Taking into consideration similar cases, Soriano shares different angles on how one can analyze information in the context of new media. She notes that social media has shifted the way news is disseminated. Not only does social media provide peak accessibility, but it also upholds the concept of immediacy, as news is highly time sensitive. “The immediacy of social media [compels] journalists more than ever. Journalism is always a time-sensitive kind of profession.”

In relation to immediacy, another significant detail that Soriano points out is the crucial effect of how fast information is circulated online. Addressing the Sigma Rho controversy, Rappler being called out due to questionable news delivery is, as Soriano explains, a matter of professionalism and ethics. Despite the fact that news is pressured by time, she asserts that once information is public, how it is spread is out of one’s control. “It’s [going to]
be out there. It’s [going to] be replicated.
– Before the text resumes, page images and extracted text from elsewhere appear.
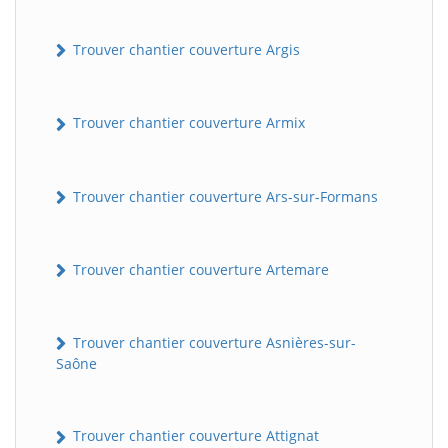
Trouver chantier couverture Argis
Trouver chantier couverture Armix
Trouver chantier couverture Ars-sur-Formans
Trouver chantier couverture Artemare
Trouver chantier couverture Asnières-sur-
Saône
Trouver chantier couverture Attignat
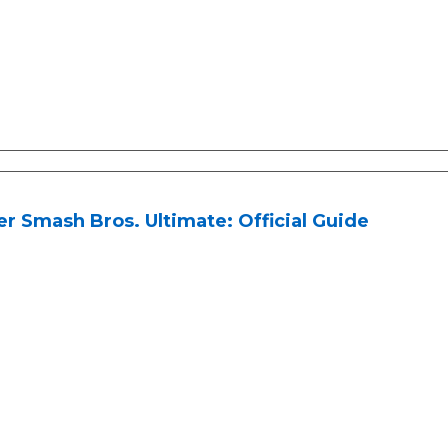
r Smash Bros. Ultimate: Official Guide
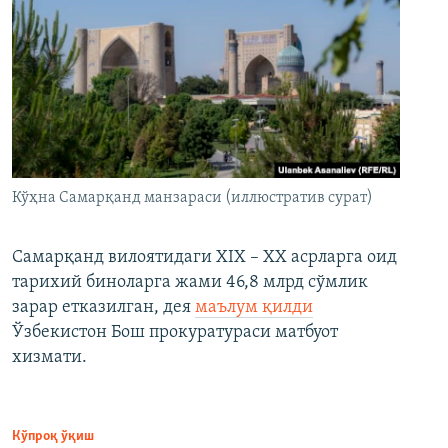
Кўҳна Самарқанд манзараси (иллюстратив сурат)
Самарқанд вилоятидаги XIX – XX асрларга оид
тарихий биноларга жами 46,8 млрд сўмлик
зарар етказилган, дея
маълум қилди
Ўзбекистон Бош прокуратураси матбуот
хизмати.
Кўпроқ ўқиш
You no longer have control over it.”


With truth comes accountability

In addition, Soriano discusses the complexities of how media shapes the way people think. She highlights the impact of the public’s experience with news, acknowledging one’s limitations with regard to direct exposure. “We get exposed directly to only what we can see and what we can feel. The news media plays a role [in] filling all those major gaps [in exposure], so they have a clear responsibility,” she says.
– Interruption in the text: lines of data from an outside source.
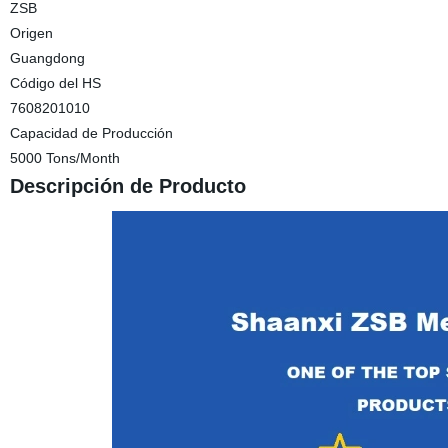
ZSB
Origen
Guangdong
Código del HS
7608201010
Capacidad de Producción
5000 Tons/Month
Descripción de Producto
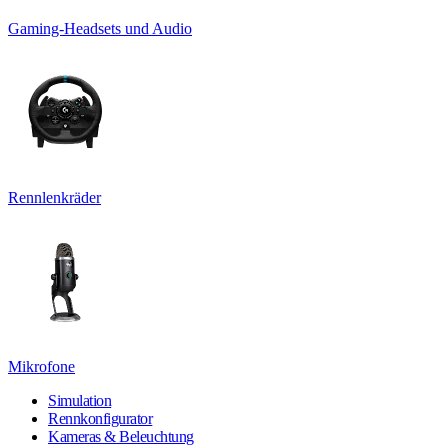
Gaming-Headsets und Audio
Rennlenkräder
Mikrofone
Simulation
Rennkonfigurator
Kameras & Beleuchtung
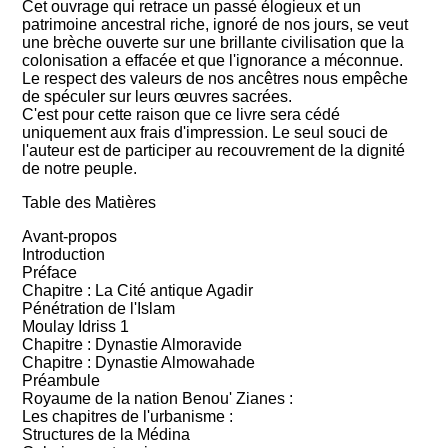
Cet ouvrage qui retrace un passé élogieux et un
patrimoine ancestral riche, ignoré de nos jours, se veut
une brèche ouverte sur une brillante civilisation que la
colonisation a effacée et que l'ignorance a méconnue.
Le respect des valeurs de nos ancêtres nous empêche
de spéculer sur leurs œuvres sacrées.
C'est pour cette raison que ce livre sera cédé
uniquement aux frais d'impression. Le seul souci de
l'auteur est de participer au recouvrement de la dignité
de notre peuple.
Table des Matières
Avant-propos
Introduction
Préface
Chapitre : La Cité antique Agadir
Pénétration de l'Islam
Moulay Idriss 1
Chapitre : Dynastie Almoravide
Chapitre : Dynastie Almowahade
Préambule
Royaume de la nation Benou' Zianes :
Les chapitres de l'urbanisme :
Structures de la Médina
Though the industry has become more competitive due to the influence of social media, one cannot deny that journalism and truth-seeking are still essentially inseparable. Reporters cannot treat veracity and justice as secondary to the desire to be the first to break the news to the public. At the end of the day, Soriano believes that “if you feel that your role in the world is to seek the truth, you internally make yourself accountable.”